New Health Reform Features Public Option, Individual Mandate, Payment Changes
House Democrats Tuesday unveiled their new 1,018-page Tri-Committee healthcare reform bill that includes a health insurance exchange, public policy option, individual and employer "pay or play" provisions, and a surtax on upper incomes.
How much the bill will cost, though, is still not known: While the Congressional Budget Office released a preliminary analysis on Tuesday, it noted that more time was needed to review updated language included in the just-released bill. Mark-up will begin on the measure in the three committees—Energy and Commerce, Ways and Means, and Education and Labor—on Thursday; Wednesday will be reserved for opening statements from committee members.
In introducing the bill, House Speaker Nancy Pelosi (D-CA) called the measure "a starting point" that addresses costs, individual choice, and quality issues. "Inaction is not an option for us.

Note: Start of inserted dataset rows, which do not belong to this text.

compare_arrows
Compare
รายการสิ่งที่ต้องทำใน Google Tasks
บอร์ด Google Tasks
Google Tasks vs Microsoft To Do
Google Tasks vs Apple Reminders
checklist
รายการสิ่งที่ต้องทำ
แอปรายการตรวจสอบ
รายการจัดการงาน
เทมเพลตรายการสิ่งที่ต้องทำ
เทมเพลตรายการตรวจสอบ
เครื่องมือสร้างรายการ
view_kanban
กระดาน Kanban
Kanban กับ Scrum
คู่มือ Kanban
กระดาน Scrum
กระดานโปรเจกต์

That is why we are still on schedule to do what we have planned, to vote on this legislation before we leave for the August recess."
"We are trying to achieve a number of different objectives, but holding down the costs in healthcare is certainly, by far, our number one objective," said House Energy and Commerce Chairman Henry Waxman (D-CA). "The system is unsustainable. We cannot continue to put more and more money into healthcare—especially when you recognize that this country spends more money on healthcare than any other Western industrialized nation."
Not surprisingly, GOP members—who just saw copies of the new bill themselves on Tuesday—were vocal in their opposition. Rep. Roy Blunt (R-MO), chairman of the Republican Health Care Solutions Group, said the bill would eliminate jobs, raise taxes, limit access to healthcare, "and lead to a government takeover of healthcare." He proposed offering an amendment that would require all federal officials to enroll in the public insurance plan "if it was such a good deal for the American people."
Rep. Joe Barton (D-TX), the ranking minority member on Energy and Commerce, argued that hurrying to approve a bill before the July 31 recess was a mistake because "healthcare is too big an issue to rush." He predicted that the votes would not be there in the end to approve the bill because of its various taxes, mandates, and the push to "eliminate physician owned hospitals, which in those states that allow them have been chosen as an efficient way to get healthcare."